1. Technical Field
The present invention relates generally to a task scheduling method for a priority-based real-time operating system in a multicore environment and, more particularly, to a method that efficiently schedules tasks in a priority-based Real-Time Operating System (RTOS) installed in a multicore system.
2. Description of the Related Art
Recently, there has been an increase in the number of cases where a multi-core structure is adopted to improve performance relative to power consumption, even in the embedded industry. The use of a multicore structure in an embedded system not only reduces the size of a chip, but also decreases weight and power consumption relative to performance, and thus greatly improves the performance of applications.
However, the use of a multicore structure does not always mean that performance is improved. In some cases, due to low parallelism of an application program, performance may be deteriorated compared to the use of a single core. In order to desirably use a multicore structure, a developer must consider the structure of an application, the partitioning of tasks, the scheduling of tasks, etc. Among these considerations, a task scheduling method is the means contributing most effectively to the improvement of performance.
Conventional real-time multicore task scheduling schemes include a global scheme and a partitioned scheme. As shown in FIG. 1A, the global scheme is configured such that only a single scheduler is present and controls scheduling events of all core processors. In contrast, as shown in FIG. 1B, the partitioned scheme is configured to determine in advance which cores are to be used to execute tasks, partition the tasks, and execute the tasks in the local schedulers of the respective cores.
However, in the Real-Time Operating System (RTOS), there are many cases where tasks are dynamically executed, and thus the above-described conventional real-time multicore task scheduling schemes (global scheme and partitioned scheme) deteriorate efficiency.
Accordingly, for efficiency, a decentralized scheme shown in FIG. 2A or a fully decentralized scheme shown in FIG. 2B is more suitable. This scheme is similar in shape to the partitioned scheme, but has one more scheduling queue. The decentralized or fully decentralized scheme has a hierarchical structure of L1 and L2 levels, wherein L1 functions to distribute tasks and L2 is a single core dedicated local scheduler present in each core.
The global scheme is advantageous in that it is simple and intuitive, but is disadvantageous in that all scheduling events are concentrated on a single scheduler, so that as the number of cores increases, the scheduling overhead increases. Therefore, in the global scheme, once a task is assigned to a core, preemption is made impossible in some cases. This deteriorates real-time properties, thus resulting in problems.
The decentralized scheme has a structure that is extensible even if the number of cores increases, and allows the scheduling overhead to be distributed. However, in this case, when it is considered that most commercial RTOSs use fixed priority policies, there occurs a problem (priority inversion) in which the priority of tasks may be inverted when tasks are assigned to cores. The problem of priority inversion means that a task having lower priority is executed even if a task having higher priority is present in another core. Of course, in a multicore system, there are many cases where, even if some tasks are accidentally executed with the priorities thereof inverted, the performance thereof only slightly decreases, and a serious problem does not occur. However, the frequent occurrence of priority inversion is not so preferable.

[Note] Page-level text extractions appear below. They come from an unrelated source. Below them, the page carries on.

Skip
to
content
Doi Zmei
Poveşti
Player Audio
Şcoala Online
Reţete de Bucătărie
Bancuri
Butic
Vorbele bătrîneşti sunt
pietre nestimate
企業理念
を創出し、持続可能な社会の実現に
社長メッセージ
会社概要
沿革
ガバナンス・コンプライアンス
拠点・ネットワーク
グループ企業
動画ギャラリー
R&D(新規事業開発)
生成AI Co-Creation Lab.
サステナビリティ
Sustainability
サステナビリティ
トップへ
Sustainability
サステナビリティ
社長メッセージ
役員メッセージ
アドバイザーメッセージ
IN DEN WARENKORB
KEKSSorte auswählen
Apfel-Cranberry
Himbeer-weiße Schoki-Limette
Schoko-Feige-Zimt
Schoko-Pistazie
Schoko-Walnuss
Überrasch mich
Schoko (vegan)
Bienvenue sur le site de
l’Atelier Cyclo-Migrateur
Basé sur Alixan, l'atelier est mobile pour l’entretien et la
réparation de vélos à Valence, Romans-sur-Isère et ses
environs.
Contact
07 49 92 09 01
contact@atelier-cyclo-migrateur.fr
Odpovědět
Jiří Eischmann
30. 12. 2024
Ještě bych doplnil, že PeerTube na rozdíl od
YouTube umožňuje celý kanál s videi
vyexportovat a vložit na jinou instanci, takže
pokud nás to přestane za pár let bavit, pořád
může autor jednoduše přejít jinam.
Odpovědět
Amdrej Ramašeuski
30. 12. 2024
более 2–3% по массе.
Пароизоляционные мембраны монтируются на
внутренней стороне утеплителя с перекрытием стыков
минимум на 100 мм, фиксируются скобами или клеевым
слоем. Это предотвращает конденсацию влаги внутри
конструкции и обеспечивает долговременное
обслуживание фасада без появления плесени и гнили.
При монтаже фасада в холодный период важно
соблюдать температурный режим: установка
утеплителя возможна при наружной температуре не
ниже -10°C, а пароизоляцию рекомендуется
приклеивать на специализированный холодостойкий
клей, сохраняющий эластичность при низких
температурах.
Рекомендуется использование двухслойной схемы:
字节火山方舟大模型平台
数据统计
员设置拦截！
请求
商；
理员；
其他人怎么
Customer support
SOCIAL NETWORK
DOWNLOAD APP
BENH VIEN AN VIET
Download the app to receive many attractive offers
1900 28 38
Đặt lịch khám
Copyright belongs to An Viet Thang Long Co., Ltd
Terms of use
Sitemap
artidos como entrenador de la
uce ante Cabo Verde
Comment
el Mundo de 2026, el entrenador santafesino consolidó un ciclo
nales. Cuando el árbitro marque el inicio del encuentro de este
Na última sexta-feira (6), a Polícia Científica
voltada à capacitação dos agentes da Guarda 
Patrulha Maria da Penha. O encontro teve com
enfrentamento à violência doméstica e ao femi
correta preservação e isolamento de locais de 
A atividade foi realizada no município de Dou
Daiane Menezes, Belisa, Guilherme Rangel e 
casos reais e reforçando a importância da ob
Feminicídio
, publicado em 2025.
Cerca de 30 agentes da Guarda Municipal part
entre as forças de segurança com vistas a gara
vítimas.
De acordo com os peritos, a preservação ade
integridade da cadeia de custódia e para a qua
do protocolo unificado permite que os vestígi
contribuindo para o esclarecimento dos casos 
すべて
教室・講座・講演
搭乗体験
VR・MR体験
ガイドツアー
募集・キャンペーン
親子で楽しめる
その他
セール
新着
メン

As related preceding technology, Korean Patent Application Publication No. 10-2007-0037427 (entitled “Scheduling in a multicore structure”) discloses technology for solving problems that may occur in scheduling used to assign threads in multicore structures.
As another related preceding technology, Korean Patent Application Publication No. 10-2013-0059300 (entitled “Scheduling for supporting real-time properties and Quality of Service (QoS) in a Multicore system”) discloses technology for supporting not only QoS requirements, but also real-time properties in a multicore system.
As further related preceding technology, Korean Patent Application Publication No. 10-2013-0074401 (entitled “Multicore-based computing apparatus having a hierarchical scheduler, and a hierarchical scheduling method therefor”) discloses technology for reducing an unnecessary cache miss and providing a hierarchical scheduling technique optimized for a multicore system.
As yet another related preceding technology, Korean Patent Application Publication No. 10-2013-0088513 (entitled “Task distribution method and apparatus for a multicore system”) discloses technology for incorporating the characteristics of real-time tasks into a system, distributing real-time tasks and non-real-time tasks to the cores of the system, and dynamically solving an imbalance occurring during the execution of tasks.